When do you start discussing having more care for mom and dad? Oftentimes, people wait too long. In this segment, Daphne Davis of Pinnacle Senior Placements offers the broad picture health analogy of a three-legged stool: hydration, medication, and nutrition, which balance fine so long as all three are done well. Daphne gives us some warning signs that it may be time to have that dreaded conversation with a senior loved one that they could benefit from some assistance at home.

Daphne says, “Are you finding a medication on the floor that’s underneath the dining room table, because it just slipped out of their hand when they walked from the kitchen to the dining room? Think of that big broad picture. Let’s say mom and dad are living in the home, and you help with supplementing some grocery shopping, and you’re seeing the same foods around, or even the box of saltine crackers that they asked for isn’t opened yet. Or you bring over a meal or two a week, and there’s very little taken out of it. You’ll say, mom, you haven’t eaten, it’s your favorite dish, and she’ll, she’ll say, ‘well, I just wasn’t hungry.’ That’s a sign. Everyone needs calories to make their body work. If it’s not fueled, it won’t work. Your body is a machine and it needs high-octane fuel. You can still have your ice cream, but you gotta get some protein.
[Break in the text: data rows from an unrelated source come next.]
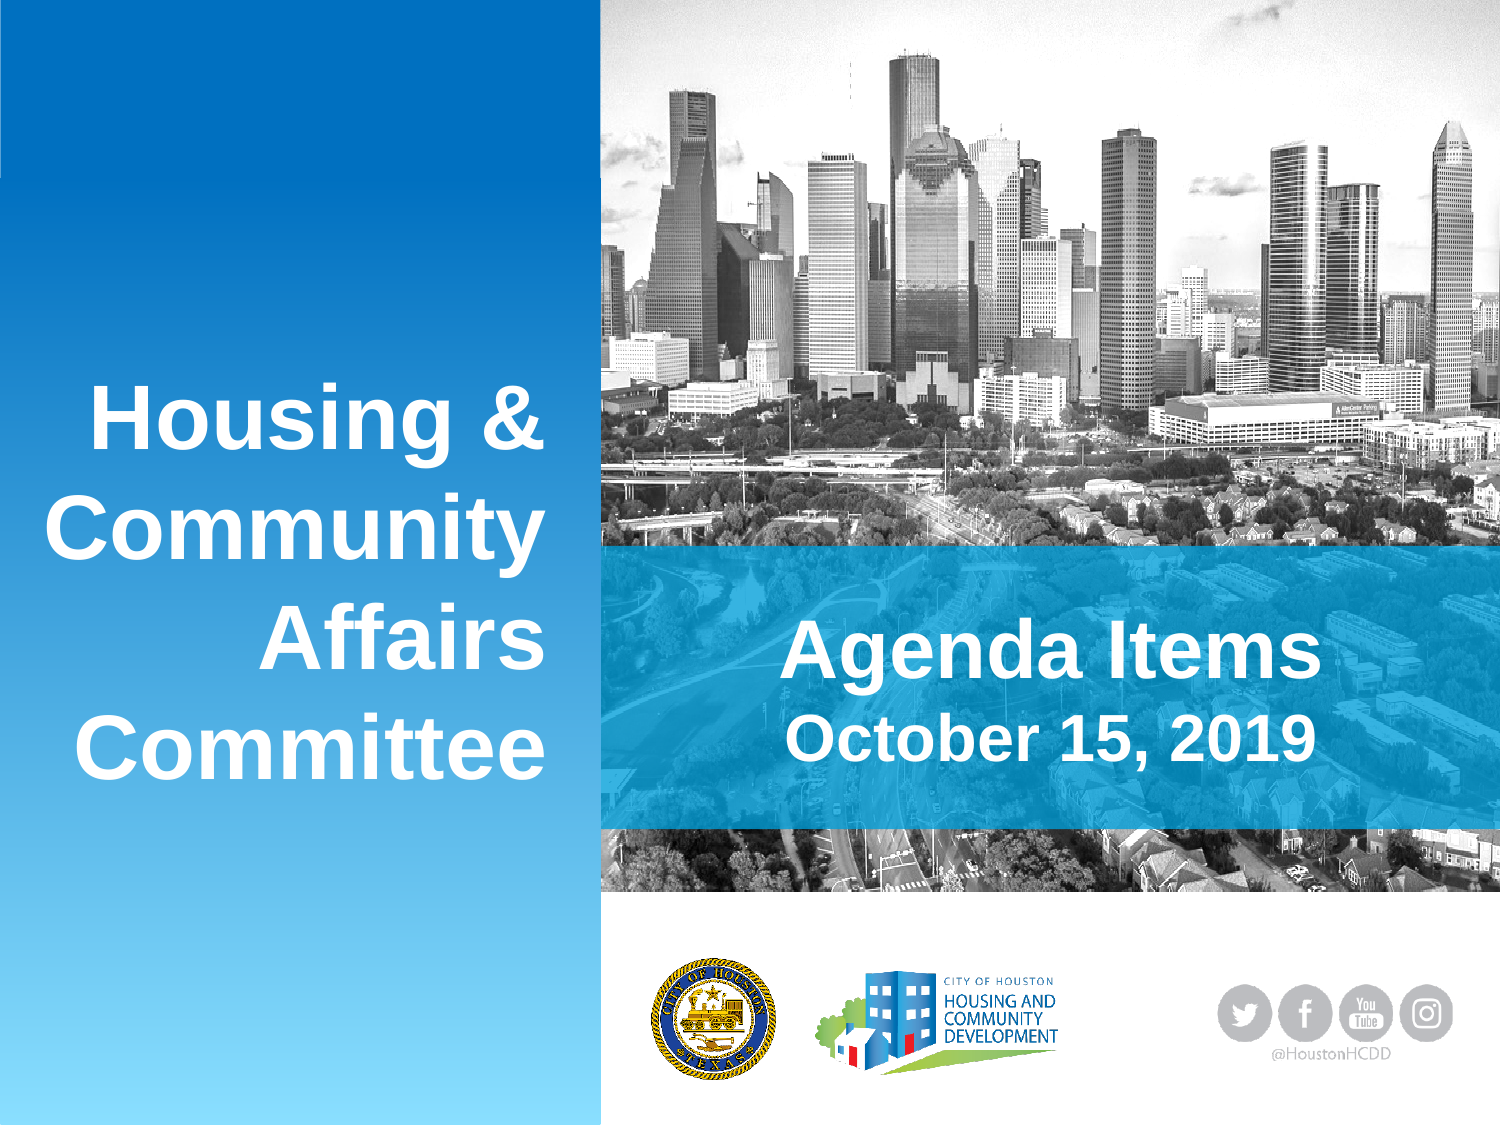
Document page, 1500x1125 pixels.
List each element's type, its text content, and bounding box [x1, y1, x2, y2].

picture [815, 971, 1058, 1075]
picture [651, 958, 776, 1080]
title Housing & Community Affairs Committee [24, 82, 563, 1073]
text_box Agenda Items October 15, 2019 [615, 587, 1488, 783]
“Let’s say that they’ve lived in the same house for 60 years, and the furniture has been exactly the same way for 60 years. All of a sudden you’re seeing them touching the back of the furniture as they walk, or they’re touching the wall, or they’re using their next hand, that they’re taking a step with, to reach for the chair that’s in front of them. Furniture walking. It’s not a terrible thing to do because your loved one has figured out, how do I keep myself safe? But there’s something behind that ,in terms of maybe a balance issue, maybe lightheadedness, weakness in their muscles, something’s going on. That’s a sign.”